Living organisms have always kickstarted lots of new innovative technical designs, putting scientists on the hunt for the next big thing! This time, it was the clover plant (Oxalis corniculata).
Engineering experts at the University of Hong Kong (HKU) have created an origami microfluidic system that can adapt to changes in the environment, such as temperature, light intensity, and humidity. The device’s responsive movement follows the preset origami folds thanks to its foldable design. This ground-breaking engineering concept was featured on the cover of Science Advances. The research team was supervised by Professor Anderson Ho Cheung Shum and led by Dr. Yi Pan from the Department of Mechanical Engineering at HKU.
To underscore the tight connection between its change and the origami structure, the research team termed the transformable microfluidic device ‘TransfOrigami microfluidics’ (TOM). For many years, the microchannel structure of microfluidic devices remained restricted to a 2D plane. TOM is a one-of-a-kind 3D microfluidic structure developed by the HKU research team that responds to environmental stimuli by folding like a clover plant.
“TOM can be used as an environmentally adaptive photomicroreactor. It senses the environmental stimuli and feeds them back positively into the microfluid that is undergoing photosynthesis through the morphological transformation,” said Dr. Pan. “When the external environment is suitable for photosynthesis, for example, on a sunny day, the device unfolds to promote photosynthesis. When the external environment is not conducive to photosynthesis, such as on a rainy day, the device folds to slow down the photosynthesis,” he added.
TOM, along with organs-on-chips, could be used to develop a dynamic artificial vascular network. “As we know, living organisms are normally dynamic and have a certain moving rhythm. When the developed organ chip is equipped with the function of responsive movement, it will be closer to the real living organism, which may help us to simulate the function of organs in microfluidic devices (organs-on-chips) more effectively,” said Professor Shum.

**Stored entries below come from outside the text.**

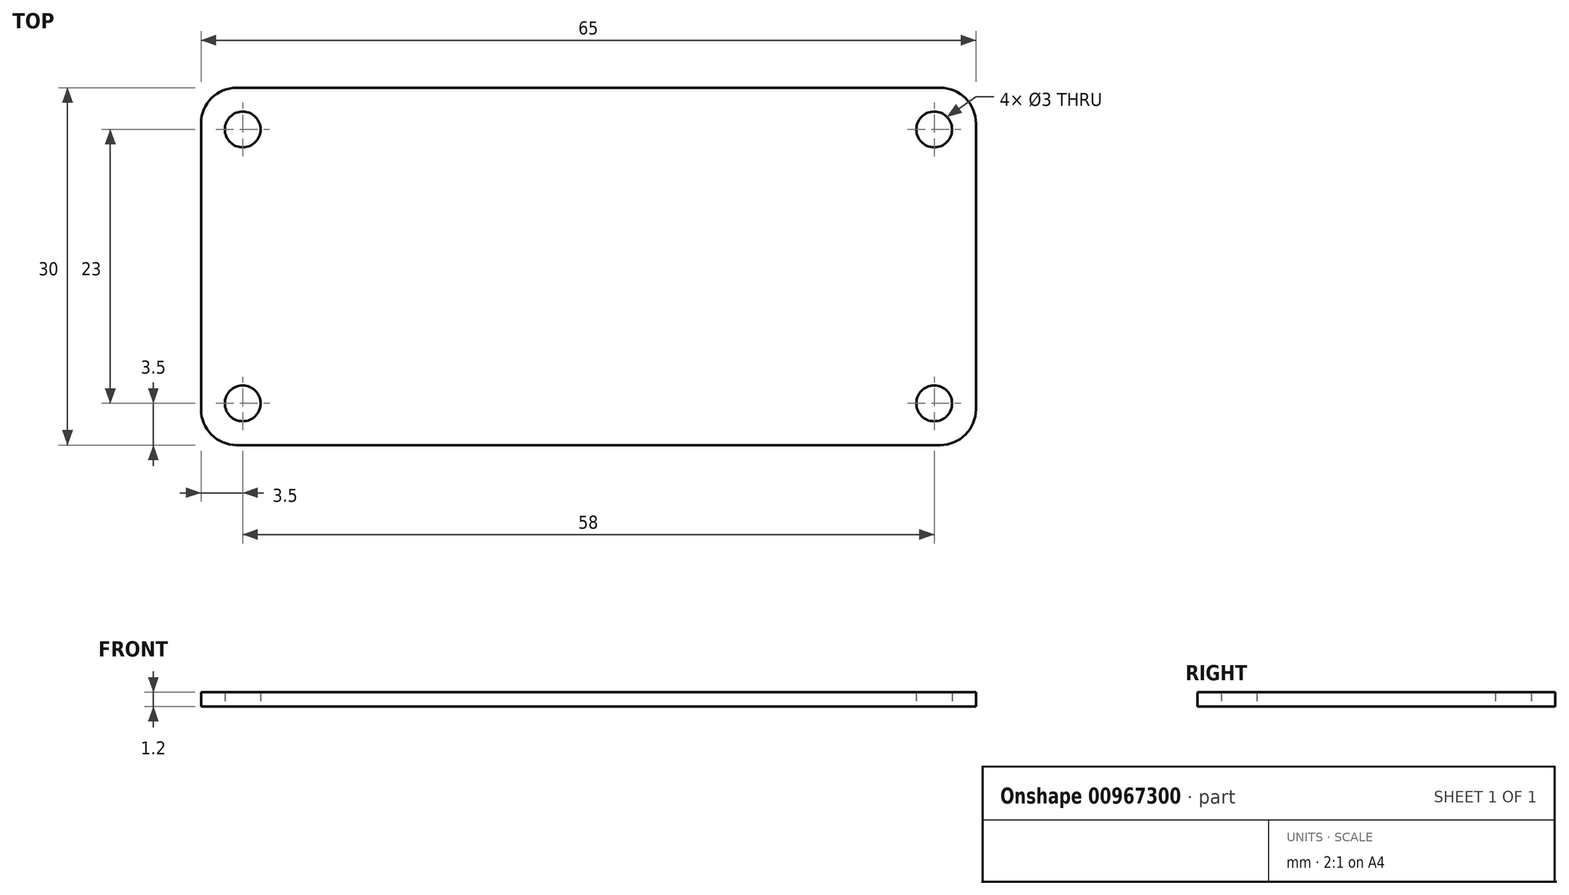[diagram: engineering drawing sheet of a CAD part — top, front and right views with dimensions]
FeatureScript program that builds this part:
annotation { "Feature Type Name" : "Feature", "Feature Type Description" : "" }
export const myFeature = defineFeature(function(context is Context, id is Id, definition is map)
    precondition{}
    {
        {
            var Q0;
            Q0=qCreatedBy(makeId("Top.planeOp"),FACE);
            var sketch = newSketch(context, id + "F0", { "sketchPlane" : qUnion([Q0])});
            skLineSegment(sketch, "E0.bottom", {"start": v(29.5, -15) * mm, "end": v(-29.5, -15) * mm});
            skLineSegment(sketch, "E0.top", {"start": v(29.5, 15) * mm, "end": v(-29.5, 15) * mm});
            skLineSegment(sketch, "E0.left", {"start": v(32.5, -12) * mm, "end": v(32.5, 12) * mm});
            skLineSegment(sketch, "E0.right", {"start": v(-32.5, -12) * mm, "end": v(-32.5, 12) * mm});
            skPoint(sketch, "E0.middle", {"position": v(0, 0) * mm});
            skPoint(sketch, "E1.visualSharp", {"position": v(-32.5, 15) * mm});
            skArc(sketch, "E1.filletArc", {"start": v(-29.5, 15) * mm, "mid": v(-31.62, 14.12) * mm, "end": v(-32.5, 12) * mm});
            skPoint(sketch, "E2.visualSharp", {"position": v(32.5, 15) * mm});
            skArc(sketch, "E2.filletArc", {"start": v(32.5, 12) * mm, "mid": v(31.62, 14.12) * mm, "end": v(29.5, 15) * mm});
            skPoint(sketch, "E3.visualSharp", {"position": v(32.5, -15) * mm});
            skArc(sketch, "E3.filletArc", {"start": v(29.5, -15) * mm, "mid": v(31.62, -14.12) * mm, "end": v(32.5, -12) * mm});
            skPoint(sketch, "E4.visualSharp", {"position": v(-32.5, -15) * mm});
            skArc(sketch, "E4.filletArc", {"start": v(-32.5, -12) * mm, "mid": v(-31.62, -14.12) * mm, "end": v(-29.5, -15) * mm});
            skLineSegment(sketch, "E5.bottom", {"start": v(29, -11.5) * mm, "end": v(-29, -11.5) * mm});
            skLineSegment(sketch, "E5.top", {"start": v(29, 11.5) * mm, "end": v(-29, 11.5) * mm});
            skLineSegment(sketch, "E5.left", {"start": v(29, -11.5) * mm, "end": v(29, 11.5) * mm});
            skLineSegment(sketch, "E5.right", {"start": v(-29, -11.5) * mm, "end": v(-29, 11.5) * mm});
            skCircle(sketch, "E6", {"center": v(-29, 11.5) * mm, "radius": 1.5 * mm});
            skCircle(sketch, "E7", {"center": v(-29, -11.5) * mm, "radius": 1.5 * mm});
            skCircle(sketch, "E8", {"center": v(29, -11.5) * mm, "radius": 1.5 * mm});
            skCircle(sketch, "E9", {"center": v(29, 11.5) * mm, "radius": 1.5 * mm});
            skSolve(sketch);
        }
        {
            var Q0;
            Q0=makeQuery(id+"F0.imprint","IMPRINT",FACE,{"disambiguationData":[TD([[makeQuery(id+"F0.imprint","IMPRINT",EDGE,{"derivedFrom":sQuery(id+"F0.wireOp",EDGE,"E0.bottom")}),-1.0]])]});
            var Q1;
            {var subQ5=sQuery(id+"F0.wireOp",EDGE,"E8");var subQ13=sQuery(id+"F0.wireOp",EDGE,"E5.bottom");var subQ14=makeQuery(id+"F0.imprint","INTERSECT",VERTEX,{"derivedFrom":[subQ13,subQ5]});Q1=makeQuery(id+"F0.imprint","IMPRINT",FACE,{"disambiguationData":[TD([[makeQuery(id+"F0.imprint","IMPRINT",EDGE,{"disambiguationData":[TD([[subQ14,-1.0]])],"derivedFrom":subQ13}),-1.0]])]});}
            extrude(context, id + "F1", {"entities" : qUnion([Q0, Q1]), "depth" : 1.2 * mm, "offsetDistance" : 25 * mm});
        }
    });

Also, shape-adaptive flexible electronics could be created using TOM and flexible electronics. “The surface of the human body is mostly curved. In wearable flexible electronics, the surface conformity between the device and the human body will affect the efficiency of signal induction. If the flexible electronics can deform in response to the stimulus, they may help the device to transform better into the shape of human body surface to improve the performance of flexible electronics,” Professor Shum added.